What this task involves: In the forum thread below, what incline angle does Gadawg say studies found optimal for overall pectoral activation?

This makes a lot of sense to me. I do single arm cable work in a similar fashion for exactly that reason. This looks easier to get better angles on though. Thanks!


----------



## Viduus (Feb 23, 2019)

hulksmash said:


> *READ EVERY WORD OR HULK BREAK YOU!​*
> 
> Triceps had their turn and thread, now for pecs. This all you need:
> 
> ...



I’ll give this a try! Interesting idea to use the stretch as a mental cue on what tomcontract. Almost like the trick of having someone touch the muscle. Might not be what you meant but I like it!


----------



## Gadawg (Feb 23, 2019)

Several studies have been done that concluded that 30 degrees on incline is optimal for overall pectoral activation.  That's typically the first pin on an adjustable bench.  If I cared nothing about strength on the bench press and was only a bodybuilder, this would be the angle I would focus all my major pressing on.  Give it a try, youll feel it.


----------



## hulksmash (Feb 23, 2019)

Viduus said:


> I’ll give this a try! Interesting idea to use the stretch as a mental cue on what tomcontract. Almost like the trick of having someone touch the muscle. Might not be what you meant but I like it!



Not a bullseye at all, Viduus LOL

Your pecs don't engage because of your delts, and your delts have 1 thing in common with your pecs:

They both are joined with your clavicles. Take your clavicles out of the picture to erase your delts. Focus *only* on your pectoralis major insertion point. How? By doing what I wrote.

The *stretch*=your P. Major+minor are engaged more than anything else.

You were partly right! *The stretch is your tool to create mind-muscle connection* and your brain's signal to engage the pec more. If your brain doesn't utilize your pecs, it would rip off the humerus if you were to continue to stretch further and further.

Yes, your pecs are already activated, but we want the delts to be benched.

DB flat bench press and DB flat bench flyes+the rules are the answer to what you want.


----------



## hulksmash (Feb 23, 2019)

Gadawg said:


> Several studies have been done that concluded that 30 degrees on incline is optimal for overall pectoral activation.  That's typically the first pin on an adjustable bench.  If I cared nothing about strength on the bench press and was only a bodybuilder, this would be the angle I would focus all my major pressing on.  Give it a try, youll feel it.



I love studies but I would die refuting it and proving it wrong lol


----------



## Uncle manny (Feb 23, 2019)

Dataset rows:
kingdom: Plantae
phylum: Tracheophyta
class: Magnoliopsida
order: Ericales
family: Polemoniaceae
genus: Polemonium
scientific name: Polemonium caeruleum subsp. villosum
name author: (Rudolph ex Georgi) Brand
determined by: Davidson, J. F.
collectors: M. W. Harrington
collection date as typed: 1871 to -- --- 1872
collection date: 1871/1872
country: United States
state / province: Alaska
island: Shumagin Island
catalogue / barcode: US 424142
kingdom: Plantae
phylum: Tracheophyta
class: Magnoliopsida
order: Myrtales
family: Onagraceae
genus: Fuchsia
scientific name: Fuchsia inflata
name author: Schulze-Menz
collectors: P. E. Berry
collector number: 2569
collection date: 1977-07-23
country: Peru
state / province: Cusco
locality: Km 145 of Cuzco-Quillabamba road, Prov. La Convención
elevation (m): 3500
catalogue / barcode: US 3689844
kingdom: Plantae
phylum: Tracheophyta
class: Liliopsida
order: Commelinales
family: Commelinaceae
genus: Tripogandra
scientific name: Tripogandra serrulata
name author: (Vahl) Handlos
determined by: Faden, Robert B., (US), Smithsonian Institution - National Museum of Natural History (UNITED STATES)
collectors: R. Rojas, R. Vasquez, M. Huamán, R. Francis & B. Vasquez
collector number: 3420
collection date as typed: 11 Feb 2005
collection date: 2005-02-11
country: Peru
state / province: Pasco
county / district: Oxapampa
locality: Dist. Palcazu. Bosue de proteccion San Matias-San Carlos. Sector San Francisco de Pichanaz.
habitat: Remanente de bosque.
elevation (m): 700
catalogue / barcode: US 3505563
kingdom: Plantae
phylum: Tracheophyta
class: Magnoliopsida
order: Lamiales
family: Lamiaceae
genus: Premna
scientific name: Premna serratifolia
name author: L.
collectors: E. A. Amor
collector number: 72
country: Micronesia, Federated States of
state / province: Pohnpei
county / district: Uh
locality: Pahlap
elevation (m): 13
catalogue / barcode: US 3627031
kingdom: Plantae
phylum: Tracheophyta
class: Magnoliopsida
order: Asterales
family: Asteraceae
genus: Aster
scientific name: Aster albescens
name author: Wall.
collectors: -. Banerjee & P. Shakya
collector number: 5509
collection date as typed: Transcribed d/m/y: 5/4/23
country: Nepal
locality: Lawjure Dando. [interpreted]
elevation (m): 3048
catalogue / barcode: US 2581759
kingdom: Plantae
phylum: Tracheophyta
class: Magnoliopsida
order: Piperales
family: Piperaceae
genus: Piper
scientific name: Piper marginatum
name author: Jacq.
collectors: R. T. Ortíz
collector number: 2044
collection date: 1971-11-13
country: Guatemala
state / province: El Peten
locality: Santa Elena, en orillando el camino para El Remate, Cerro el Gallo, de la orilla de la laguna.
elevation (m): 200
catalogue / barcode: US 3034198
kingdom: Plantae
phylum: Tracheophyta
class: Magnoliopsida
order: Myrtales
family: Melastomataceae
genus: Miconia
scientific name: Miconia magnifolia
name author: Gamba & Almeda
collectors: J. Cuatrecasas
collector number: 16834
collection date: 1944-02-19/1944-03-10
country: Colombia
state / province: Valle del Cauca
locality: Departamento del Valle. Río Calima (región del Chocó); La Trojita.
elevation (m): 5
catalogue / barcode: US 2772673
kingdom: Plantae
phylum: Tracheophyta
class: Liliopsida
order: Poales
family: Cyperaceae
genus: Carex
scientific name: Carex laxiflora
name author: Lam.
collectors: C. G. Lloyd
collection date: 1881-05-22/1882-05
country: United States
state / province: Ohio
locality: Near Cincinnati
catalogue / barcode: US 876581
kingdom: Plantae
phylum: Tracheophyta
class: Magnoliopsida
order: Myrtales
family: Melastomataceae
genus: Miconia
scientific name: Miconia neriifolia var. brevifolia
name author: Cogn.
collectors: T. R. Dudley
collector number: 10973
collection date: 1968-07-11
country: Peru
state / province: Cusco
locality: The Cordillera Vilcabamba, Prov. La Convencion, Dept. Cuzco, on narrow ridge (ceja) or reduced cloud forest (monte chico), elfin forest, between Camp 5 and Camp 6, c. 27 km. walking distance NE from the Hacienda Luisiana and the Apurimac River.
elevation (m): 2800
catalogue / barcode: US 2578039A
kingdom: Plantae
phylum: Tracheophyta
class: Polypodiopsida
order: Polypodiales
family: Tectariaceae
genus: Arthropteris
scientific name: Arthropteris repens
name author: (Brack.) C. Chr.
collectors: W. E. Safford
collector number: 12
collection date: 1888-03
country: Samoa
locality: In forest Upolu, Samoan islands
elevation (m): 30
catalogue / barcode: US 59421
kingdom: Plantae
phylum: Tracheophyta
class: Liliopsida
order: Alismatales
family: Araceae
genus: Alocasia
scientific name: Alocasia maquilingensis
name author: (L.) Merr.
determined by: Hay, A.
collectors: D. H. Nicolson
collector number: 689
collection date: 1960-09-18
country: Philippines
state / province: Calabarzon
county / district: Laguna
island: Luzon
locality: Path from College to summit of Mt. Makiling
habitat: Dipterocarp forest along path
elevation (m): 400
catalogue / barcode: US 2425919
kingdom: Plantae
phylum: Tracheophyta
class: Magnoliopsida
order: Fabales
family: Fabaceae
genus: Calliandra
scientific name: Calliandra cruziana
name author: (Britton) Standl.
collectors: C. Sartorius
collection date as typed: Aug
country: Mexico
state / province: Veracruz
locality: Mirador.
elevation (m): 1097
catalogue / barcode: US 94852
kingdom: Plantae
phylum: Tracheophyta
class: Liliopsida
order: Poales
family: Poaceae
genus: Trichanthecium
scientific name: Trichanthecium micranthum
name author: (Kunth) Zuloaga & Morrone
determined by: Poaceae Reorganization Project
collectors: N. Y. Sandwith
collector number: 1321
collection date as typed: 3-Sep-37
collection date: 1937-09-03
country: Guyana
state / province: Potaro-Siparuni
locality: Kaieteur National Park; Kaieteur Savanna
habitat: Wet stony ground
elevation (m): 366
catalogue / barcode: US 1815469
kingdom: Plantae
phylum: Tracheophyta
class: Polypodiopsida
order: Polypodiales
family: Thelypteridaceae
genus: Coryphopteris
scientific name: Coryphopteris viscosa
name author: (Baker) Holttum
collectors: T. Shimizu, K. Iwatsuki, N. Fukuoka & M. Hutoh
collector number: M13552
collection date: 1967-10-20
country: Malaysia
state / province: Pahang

Right answer: 30 degrees, typically the first pin on an adjustable bench.